> **TRECHO**:
"""

Para permitir o direto ao voto dos 1,775 milhão de eleitores, os resultados das eleições nos locais de difícil acesso em Mato Grosso do Sul serão transmitidos via satélite para a totalização. Serão 47 pontos de transmissão no estado, segundo o Tribunal Superior Eleitoral (TSE).
Graças a essa tecnologia, poderão votar até mesmo os cerca de 300 índios da etnia Guató, que vivem isolados em uma ilha de 10.900 hectares, a 36 horas de viagem de barco e 50 minutos de helicóptero de Corumbá (426 km de Campo Grande). São 350 quilômetros entre a ilha Insuã e a área urbana da cidade.
A transmissão usando essa tecnologia levará alguns segundos. O Tribunal Regional Eleitoral de Mato Grosso do Sul (TRE/MS) foi um dos 15 a solicitar a instalação dos equipamentos, que ficam em localidades distantes a mais de três horas dos centros urbanos, cujo acesso seja dificultado devido às péssimas condições das estradas ou seja feito apenas por meio de barcos e helicópteros, por exemplo.

"""

> **TAREFAS E EXERCÍCIOS**:
**A)** Transcreva literalmente a parte do texto sobre as eleições em Mato Grosso do Sul que começa nas palavras "Para permitir o" e termina após as palavras "Superior Eleitoral (TSE).".
**B)** Dê continuidade ao texto sobre as eleições em Mato Grosso do Sul, começando logo depois da última frase dele.

> **TRECHOS DOS ITENS**:
"""

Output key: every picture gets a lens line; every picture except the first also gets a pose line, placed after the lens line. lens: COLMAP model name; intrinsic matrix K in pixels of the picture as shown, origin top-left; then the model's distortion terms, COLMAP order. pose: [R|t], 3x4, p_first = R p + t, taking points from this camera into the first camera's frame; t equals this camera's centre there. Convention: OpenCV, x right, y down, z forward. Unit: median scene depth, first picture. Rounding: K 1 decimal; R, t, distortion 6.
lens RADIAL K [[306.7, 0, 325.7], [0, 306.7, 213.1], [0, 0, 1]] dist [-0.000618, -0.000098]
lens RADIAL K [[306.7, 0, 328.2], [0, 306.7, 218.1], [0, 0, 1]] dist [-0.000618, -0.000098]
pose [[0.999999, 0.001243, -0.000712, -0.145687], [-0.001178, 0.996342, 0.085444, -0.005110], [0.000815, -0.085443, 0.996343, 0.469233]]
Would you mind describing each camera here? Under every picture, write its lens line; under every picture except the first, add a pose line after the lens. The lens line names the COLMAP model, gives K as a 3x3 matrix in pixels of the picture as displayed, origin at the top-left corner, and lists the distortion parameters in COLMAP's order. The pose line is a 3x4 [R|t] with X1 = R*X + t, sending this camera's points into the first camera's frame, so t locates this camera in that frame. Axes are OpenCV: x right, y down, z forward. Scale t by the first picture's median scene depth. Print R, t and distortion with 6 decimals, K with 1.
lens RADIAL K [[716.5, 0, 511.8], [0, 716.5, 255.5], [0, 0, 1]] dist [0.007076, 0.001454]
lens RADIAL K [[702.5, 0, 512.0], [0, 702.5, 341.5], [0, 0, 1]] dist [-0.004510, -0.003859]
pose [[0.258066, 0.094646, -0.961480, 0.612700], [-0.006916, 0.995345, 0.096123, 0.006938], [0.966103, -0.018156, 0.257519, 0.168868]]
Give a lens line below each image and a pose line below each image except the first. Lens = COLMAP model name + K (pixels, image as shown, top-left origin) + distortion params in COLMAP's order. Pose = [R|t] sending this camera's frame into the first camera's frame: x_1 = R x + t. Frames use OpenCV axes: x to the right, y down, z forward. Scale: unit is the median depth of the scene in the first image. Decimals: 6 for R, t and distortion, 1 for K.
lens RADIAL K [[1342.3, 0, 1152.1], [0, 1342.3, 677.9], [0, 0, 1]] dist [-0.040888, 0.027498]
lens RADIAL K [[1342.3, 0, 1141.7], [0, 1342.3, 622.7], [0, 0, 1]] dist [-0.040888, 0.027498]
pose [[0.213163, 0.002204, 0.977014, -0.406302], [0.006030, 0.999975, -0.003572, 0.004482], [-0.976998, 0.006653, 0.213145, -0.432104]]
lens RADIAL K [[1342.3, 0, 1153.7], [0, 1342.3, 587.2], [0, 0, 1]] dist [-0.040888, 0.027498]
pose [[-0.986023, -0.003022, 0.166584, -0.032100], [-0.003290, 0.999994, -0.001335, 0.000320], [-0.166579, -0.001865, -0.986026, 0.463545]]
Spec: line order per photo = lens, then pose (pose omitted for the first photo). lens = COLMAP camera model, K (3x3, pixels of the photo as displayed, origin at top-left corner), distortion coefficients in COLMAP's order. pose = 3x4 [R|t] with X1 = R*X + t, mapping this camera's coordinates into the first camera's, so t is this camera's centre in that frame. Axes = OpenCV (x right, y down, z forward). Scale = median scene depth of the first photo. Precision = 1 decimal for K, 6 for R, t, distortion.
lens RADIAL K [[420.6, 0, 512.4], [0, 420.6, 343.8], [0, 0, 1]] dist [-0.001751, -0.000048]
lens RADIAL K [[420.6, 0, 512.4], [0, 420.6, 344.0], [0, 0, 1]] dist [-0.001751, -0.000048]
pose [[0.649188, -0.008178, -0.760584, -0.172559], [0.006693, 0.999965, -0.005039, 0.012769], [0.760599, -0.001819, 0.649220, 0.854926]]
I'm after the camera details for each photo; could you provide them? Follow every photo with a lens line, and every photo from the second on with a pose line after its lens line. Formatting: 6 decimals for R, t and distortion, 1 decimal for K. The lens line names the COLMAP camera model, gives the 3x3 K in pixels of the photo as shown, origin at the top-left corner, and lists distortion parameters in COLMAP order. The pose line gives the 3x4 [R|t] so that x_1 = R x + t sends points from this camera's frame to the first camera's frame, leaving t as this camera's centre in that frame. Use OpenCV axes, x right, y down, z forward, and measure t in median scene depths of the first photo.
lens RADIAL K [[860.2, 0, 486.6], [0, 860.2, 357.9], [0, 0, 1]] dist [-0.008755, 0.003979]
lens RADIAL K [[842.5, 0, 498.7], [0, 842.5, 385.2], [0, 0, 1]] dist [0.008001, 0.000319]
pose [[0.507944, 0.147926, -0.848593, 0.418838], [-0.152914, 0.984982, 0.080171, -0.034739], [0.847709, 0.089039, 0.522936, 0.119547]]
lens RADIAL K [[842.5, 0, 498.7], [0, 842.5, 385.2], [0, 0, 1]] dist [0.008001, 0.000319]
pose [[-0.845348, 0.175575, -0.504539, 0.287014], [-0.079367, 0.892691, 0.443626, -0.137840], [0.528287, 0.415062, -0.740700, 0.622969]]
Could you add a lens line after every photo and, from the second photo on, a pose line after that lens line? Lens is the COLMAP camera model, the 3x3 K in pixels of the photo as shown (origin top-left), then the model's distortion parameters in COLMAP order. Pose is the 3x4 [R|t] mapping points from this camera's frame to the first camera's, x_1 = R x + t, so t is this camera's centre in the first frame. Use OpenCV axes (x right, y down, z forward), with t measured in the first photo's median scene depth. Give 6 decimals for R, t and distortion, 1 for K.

"""

> **RESULTADOS**:
**A)**
Para permitir o direto ao voto dos 1,775 milhão de eleitores, os resultados das eleições nos locais de difícil acesso em Mato Grosso do Sul serão transmitidos via satélite para a totalização. Serão 47 pontos de transmissão no estado, segundo o Tribunal Superior Eleitoral (TSE).

**B)**
De posse do equipamento de transmissão e de um laptop, as seções eleitorais fixadas em reservas indígenas, comunidades quilombolas, assentamentos, colônias e vilarejos conseguirão transmitir os resultados registrados nas urnas eletrônicas em menos tempo que as seções localizadas nos grandes centros econômicos do país.
Os votos computados pela urna eletrônica serão enviados para o TRE e, a partir daí, os dados entrarão em uma rede de comunicação de uso restrito, serão recebidos e totalizados. A Justiça Eleitoral fará ainda um check list e totalizará os resultados para então serem divulgados.
Em todo o país, segundo a Coordenadoria de Infraestrutura da Secretaria de Tecnologia da Informação do TSE, a Justiça Eleitoral contará com 1.274 pontos de transmissão via satélite.